* _WORK TO BE COMPLETED_
Leave out the pictures and set down exactly the lines from the start of the listing through the one with "G04 Gerber Fmt", both included.

* _MATERIAL TO PROCESS_
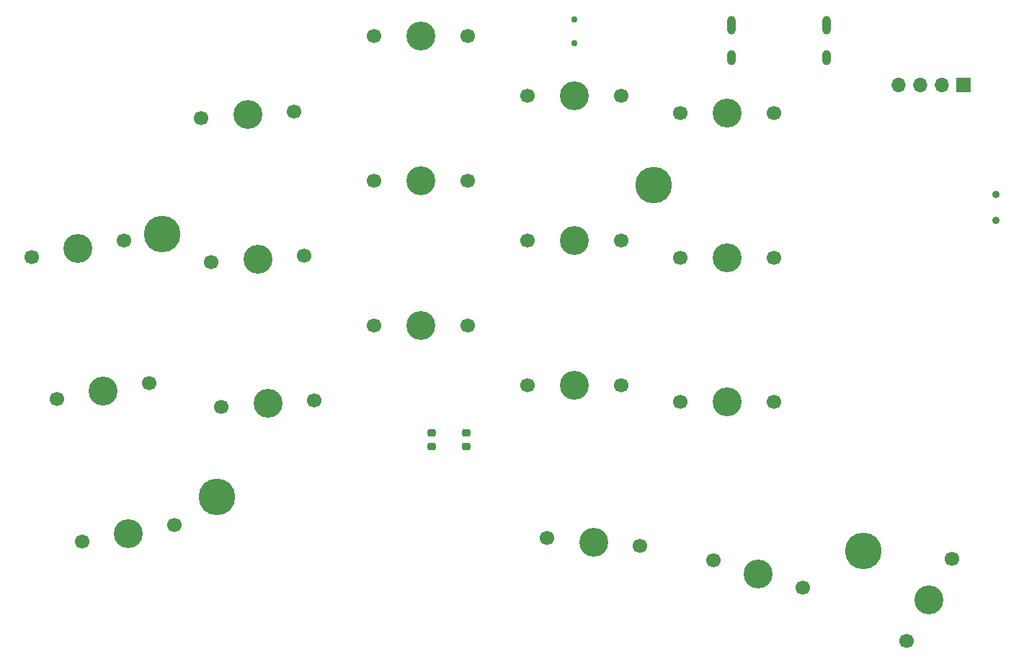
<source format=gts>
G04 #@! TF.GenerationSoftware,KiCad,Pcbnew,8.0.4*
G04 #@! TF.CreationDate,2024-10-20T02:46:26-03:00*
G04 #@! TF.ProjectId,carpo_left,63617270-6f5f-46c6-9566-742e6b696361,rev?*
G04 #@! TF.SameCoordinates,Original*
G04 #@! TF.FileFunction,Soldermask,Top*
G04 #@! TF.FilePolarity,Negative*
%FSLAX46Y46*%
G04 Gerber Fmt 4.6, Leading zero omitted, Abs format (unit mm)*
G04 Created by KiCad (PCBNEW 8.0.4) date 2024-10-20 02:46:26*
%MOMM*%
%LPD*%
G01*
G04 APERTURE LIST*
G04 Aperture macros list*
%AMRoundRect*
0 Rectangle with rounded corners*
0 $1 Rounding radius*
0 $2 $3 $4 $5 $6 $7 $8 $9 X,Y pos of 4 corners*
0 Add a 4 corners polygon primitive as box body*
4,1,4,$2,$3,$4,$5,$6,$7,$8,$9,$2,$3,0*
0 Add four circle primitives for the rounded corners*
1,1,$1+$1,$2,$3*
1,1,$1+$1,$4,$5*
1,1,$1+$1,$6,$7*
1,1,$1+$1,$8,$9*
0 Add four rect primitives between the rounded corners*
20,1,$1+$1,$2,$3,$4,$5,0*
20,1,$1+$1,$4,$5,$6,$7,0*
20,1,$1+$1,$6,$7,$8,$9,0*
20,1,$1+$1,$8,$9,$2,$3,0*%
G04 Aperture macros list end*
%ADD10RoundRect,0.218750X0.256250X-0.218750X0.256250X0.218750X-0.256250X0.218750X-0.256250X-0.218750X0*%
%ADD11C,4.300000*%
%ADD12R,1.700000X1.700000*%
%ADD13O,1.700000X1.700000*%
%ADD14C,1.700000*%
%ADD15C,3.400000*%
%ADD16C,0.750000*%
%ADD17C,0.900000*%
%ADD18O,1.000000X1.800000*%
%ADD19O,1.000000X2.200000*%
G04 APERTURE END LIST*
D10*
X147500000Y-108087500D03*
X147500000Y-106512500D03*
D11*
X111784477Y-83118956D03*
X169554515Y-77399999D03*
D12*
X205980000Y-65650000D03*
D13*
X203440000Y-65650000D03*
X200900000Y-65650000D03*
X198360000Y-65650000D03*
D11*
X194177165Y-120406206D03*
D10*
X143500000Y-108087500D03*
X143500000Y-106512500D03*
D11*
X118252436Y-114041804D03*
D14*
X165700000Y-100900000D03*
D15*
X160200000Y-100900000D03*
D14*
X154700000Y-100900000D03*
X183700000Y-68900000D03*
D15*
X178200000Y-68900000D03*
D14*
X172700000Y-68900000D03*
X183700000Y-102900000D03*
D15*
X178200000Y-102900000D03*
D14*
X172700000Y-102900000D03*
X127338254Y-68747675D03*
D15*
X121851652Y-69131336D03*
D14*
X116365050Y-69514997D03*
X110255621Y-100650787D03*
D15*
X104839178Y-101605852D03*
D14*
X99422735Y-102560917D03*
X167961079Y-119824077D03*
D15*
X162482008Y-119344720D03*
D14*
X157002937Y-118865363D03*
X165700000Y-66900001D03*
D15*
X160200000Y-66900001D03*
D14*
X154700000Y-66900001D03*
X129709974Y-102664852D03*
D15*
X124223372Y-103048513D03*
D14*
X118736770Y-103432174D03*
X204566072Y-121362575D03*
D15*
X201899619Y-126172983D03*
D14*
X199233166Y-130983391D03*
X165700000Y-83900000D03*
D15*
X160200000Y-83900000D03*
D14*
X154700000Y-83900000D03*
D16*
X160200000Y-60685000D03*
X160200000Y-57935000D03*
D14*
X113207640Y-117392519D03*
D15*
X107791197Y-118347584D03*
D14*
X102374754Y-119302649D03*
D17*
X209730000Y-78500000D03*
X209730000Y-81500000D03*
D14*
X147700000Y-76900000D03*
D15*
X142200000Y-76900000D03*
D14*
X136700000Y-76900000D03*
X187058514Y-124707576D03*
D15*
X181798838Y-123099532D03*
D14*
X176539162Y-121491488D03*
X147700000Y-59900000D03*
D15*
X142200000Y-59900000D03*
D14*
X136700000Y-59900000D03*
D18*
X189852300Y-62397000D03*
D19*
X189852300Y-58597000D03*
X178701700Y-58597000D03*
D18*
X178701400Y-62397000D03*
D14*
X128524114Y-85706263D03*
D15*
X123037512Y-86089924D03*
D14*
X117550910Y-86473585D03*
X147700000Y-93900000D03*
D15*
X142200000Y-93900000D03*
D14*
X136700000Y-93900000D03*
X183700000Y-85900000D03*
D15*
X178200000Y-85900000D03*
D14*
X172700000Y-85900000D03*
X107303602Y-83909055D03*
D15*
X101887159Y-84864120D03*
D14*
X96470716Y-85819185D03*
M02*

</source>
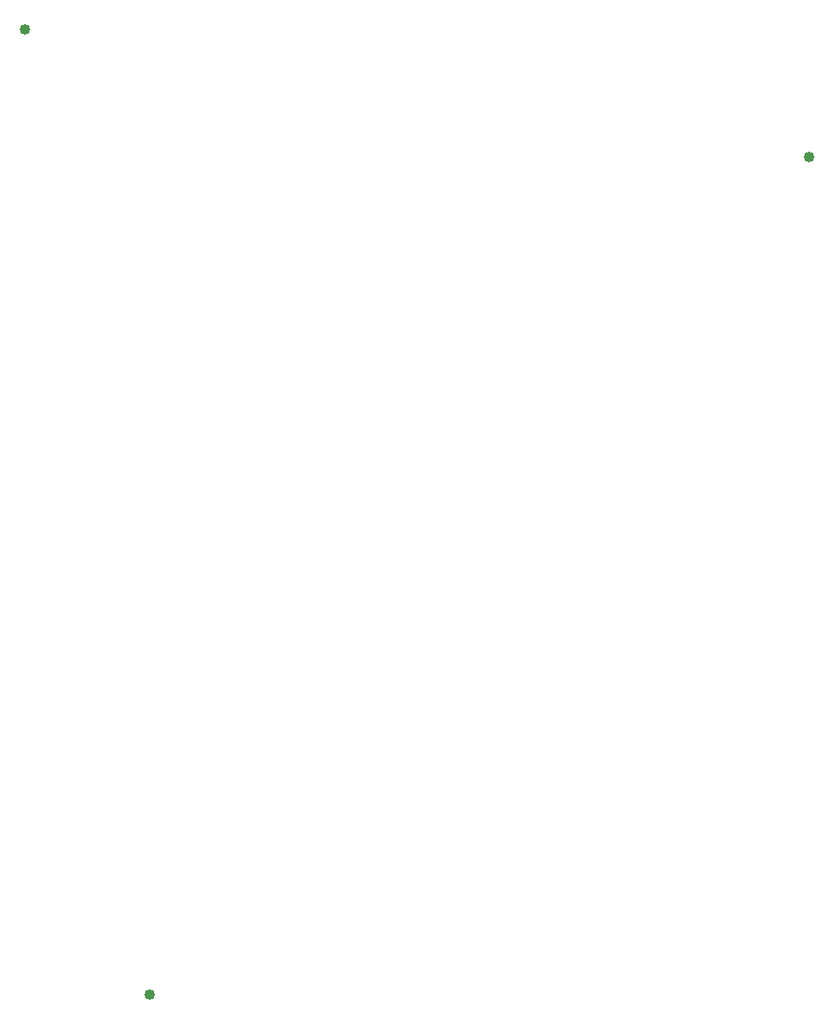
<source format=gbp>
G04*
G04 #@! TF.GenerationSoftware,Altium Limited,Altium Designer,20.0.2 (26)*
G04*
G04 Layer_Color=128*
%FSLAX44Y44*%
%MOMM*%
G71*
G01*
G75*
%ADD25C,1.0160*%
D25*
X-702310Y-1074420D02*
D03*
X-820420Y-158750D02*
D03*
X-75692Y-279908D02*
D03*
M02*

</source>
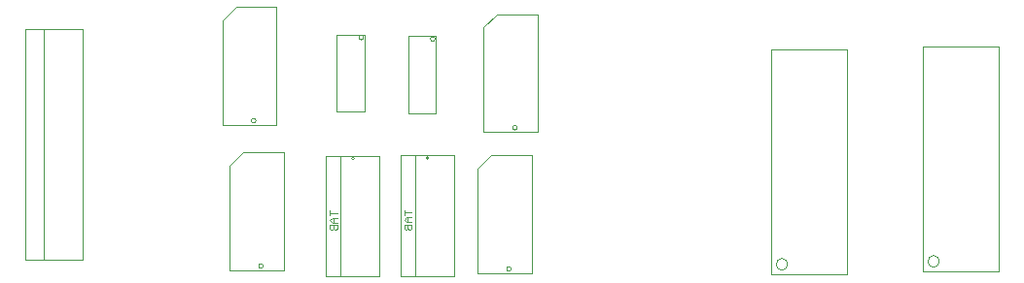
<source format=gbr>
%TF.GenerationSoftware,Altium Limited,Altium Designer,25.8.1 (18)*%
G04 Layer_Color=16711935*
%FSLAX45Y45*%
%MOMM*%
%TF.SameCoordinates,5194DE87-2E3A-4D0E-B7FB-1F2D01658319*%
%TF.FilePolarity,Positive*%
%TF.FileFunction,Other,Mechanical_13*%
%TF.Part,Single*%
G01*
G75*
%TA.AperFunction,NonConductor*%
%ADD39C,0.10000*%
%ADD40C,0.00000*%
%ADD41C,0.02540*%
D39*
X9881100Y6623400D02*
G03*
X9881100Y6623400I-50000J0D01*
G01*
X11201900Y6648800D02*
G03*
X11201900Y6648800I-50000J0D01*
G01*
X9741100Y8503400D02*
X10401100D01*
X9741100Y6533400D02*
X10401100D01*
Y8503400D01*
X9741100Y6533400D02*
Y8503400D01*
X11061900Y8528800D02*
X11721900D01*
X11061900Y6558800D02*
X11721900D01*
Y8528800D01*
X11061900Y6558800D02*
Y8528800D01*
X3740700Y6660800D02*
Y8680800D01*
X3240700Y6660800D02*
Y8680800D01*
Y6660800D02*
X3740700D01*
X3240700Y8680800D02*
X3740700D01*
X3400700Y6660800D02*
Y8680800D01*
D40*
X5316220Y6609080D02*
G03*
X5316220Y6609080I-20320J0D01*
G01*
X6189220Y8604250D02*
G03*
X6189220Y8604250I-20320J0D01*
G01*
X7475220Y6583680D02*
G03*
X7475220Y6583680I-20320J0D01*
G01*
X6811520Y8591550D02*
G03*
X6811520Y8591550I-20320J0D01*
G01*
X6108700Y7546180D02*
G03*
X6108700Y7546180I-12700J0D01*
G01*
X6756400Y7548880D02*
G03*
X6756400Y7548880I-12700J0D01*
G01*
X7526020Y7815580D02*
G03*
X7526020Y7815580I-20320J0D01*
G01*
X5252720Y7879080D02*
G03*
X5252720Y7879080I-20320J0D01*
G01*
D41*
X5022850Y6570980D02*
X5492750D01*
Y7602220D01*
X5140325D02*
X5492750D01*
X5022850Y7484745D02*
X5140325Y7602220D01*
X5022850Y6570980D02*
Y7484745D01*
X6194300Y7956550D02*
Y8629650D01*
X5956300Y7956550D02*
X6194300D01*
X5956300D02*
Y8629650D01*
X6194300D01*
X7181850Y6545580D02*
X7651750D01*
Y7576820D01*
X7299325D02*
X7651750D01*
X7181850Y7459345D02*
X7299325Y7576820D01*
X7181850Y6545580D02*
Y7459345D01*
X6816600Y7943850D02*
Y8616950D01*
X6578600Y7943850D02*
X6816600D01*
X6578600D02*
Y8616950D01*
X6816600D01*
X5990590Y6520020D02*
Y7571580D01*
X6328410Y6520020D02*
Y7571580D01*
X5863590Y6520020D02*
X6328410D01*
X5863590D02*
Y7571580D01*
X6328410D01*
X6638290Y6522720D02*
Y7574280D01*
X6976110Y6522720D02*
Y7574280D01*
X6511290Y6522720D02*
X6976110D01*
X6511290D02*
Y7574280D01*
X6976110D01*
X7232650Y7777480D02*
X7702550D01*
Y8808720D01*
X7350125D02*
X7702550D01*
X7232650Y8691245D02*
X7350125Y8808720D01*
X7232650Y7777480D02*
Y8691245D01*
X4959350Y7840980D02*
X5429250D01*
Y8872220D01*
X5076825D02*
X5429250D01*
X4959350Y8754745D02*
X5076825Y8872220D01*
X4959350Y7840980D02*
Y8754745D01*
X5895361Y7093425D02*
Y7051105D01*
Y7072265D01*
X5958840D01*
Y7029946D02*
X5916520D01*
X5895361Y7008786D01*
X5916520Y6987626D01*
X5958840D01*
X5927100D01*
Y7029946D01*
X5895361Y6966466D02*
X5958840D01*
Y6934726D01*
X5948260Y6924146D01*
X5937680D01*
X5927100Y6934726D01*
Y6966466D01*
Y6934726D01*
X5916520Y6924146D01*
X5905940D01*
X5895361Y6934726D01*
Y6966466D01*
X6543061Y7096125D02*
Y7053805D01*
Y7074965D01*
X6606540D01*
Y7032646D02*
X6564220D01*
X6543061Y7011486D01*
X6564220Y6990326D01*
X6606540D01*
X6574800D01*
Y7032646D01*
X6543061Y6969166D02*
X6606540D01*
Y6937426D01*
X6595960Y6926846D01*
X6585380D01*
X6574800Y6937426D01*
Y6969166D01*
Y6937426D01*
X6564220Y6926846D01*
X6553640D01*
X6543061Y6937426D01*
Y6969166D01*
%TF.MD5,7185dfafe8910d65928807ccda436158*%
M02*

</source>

* _SOLUTION FOR THIS TASK_
<source format=gts>
G04 #@! TF.GenerationSoftware,KiCad,Pcbnew,8.0.4*
G04 #@! TF.CreationDate,2024-10-20T02:46:26-03:00*
G04 #@! TF.ProjectId,carpo_left,63617270-6f5f-46c6-9566-742e6b696361,rev?*
G04 #@! TF.SameCoordinates,Original*
G04 #@! TF.FileFunction,Soldermask,Top*
G04 #@! TF.FilePolarity,Negative*
%FSLAX46Y46*%
G04 Gerber Fmt 4.6, Leading zero omitted, Abs format (unit mm)*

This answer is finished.